Princeton University, Princeton NJ

Investigators

Abstract

In this project, the principal investigators will study several higher-order nonlinear partial differential equations that arise in conformal geometry and Cauchy-Riemann (CR) geometry. These equations describe the effect on the curvatures of the new structures of making conformal changes of metrics (as in conformal geometry) or of contact forms (as in CR-geometry). Of particular interest are equations that prescribe higher-order curvature invariants that control the global geometry of higher dimensional manifolds. The project seeks to develop new tools to solve these equations and to describe the behavior of the solutions. A key difficulty in handling such equations is the absence of a maximum principle, and the principal investigators propose to compensate for its absence by using integral inequalities as the main working tool.

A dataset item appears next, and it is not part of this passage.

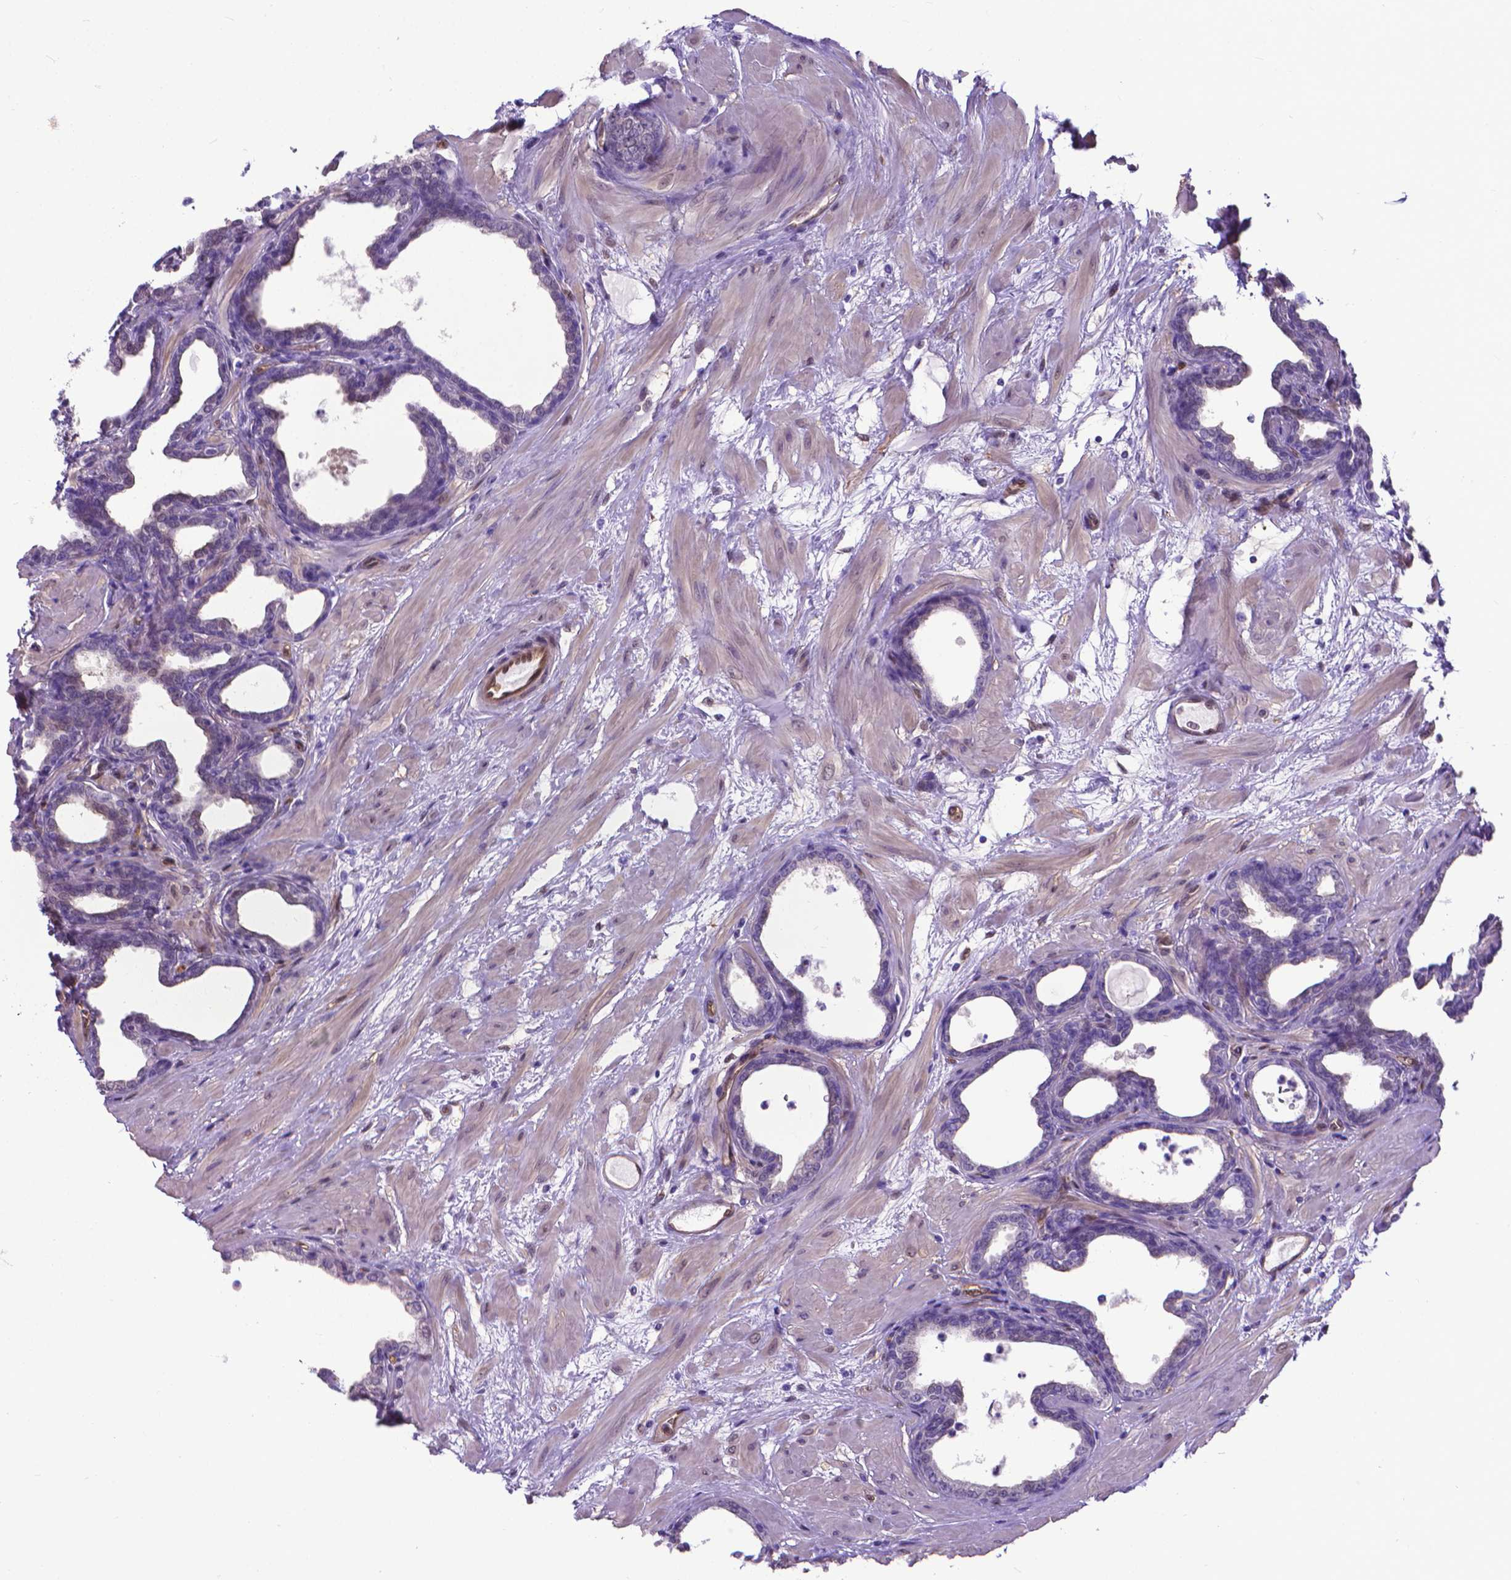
{"staining": {"intensity": "negative", "quantity": "none", "location": "none"}, "tissue": "prostate", "cell_type": "Glandular cells", "image_type": "normal", "snomed": [{"axis": "morphology", "description": "Normal tissue, NOS"}, {"axis": "topography", "description": "Prostate"}], "caption": "Immunohistochemistry photomicrograph of unremarkable prostate stained for a protein (brown), which displays no expression in glandular cells.", "gene": "CLIC4", "patient": {"sex": "male", "age": 37}}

It is expected that the study will yield extensions of the well-known mixed volume inequalities to more general domains in Euclidean space, as well as sharp Sobolev inequalities in CR-geometry. The goal of this project is to provide new insights into and to create new tools for the study of the theory of geometric partial differential equations, a subject that has evolved into a basic toolbox in many areas in mathematics, applied mathematics, and engineering, to say nothing of mathematical physics. One of the main topics of study in the project (namely, the existence of so-called Einstein space) is motivated by a conjecture that physicists call the "holography principle." It asserts that the results of any measurements of the physical universe in the Einstein space can be predicted by taking another set of measurements near the "far end" of the universe (which is referred to as its "boundary"). A case of particular interest is the situation when the boundary space is three-dimensional, a case in which geometric understanding is already well developed. The project will engage graduate students and postdocs in its research activities.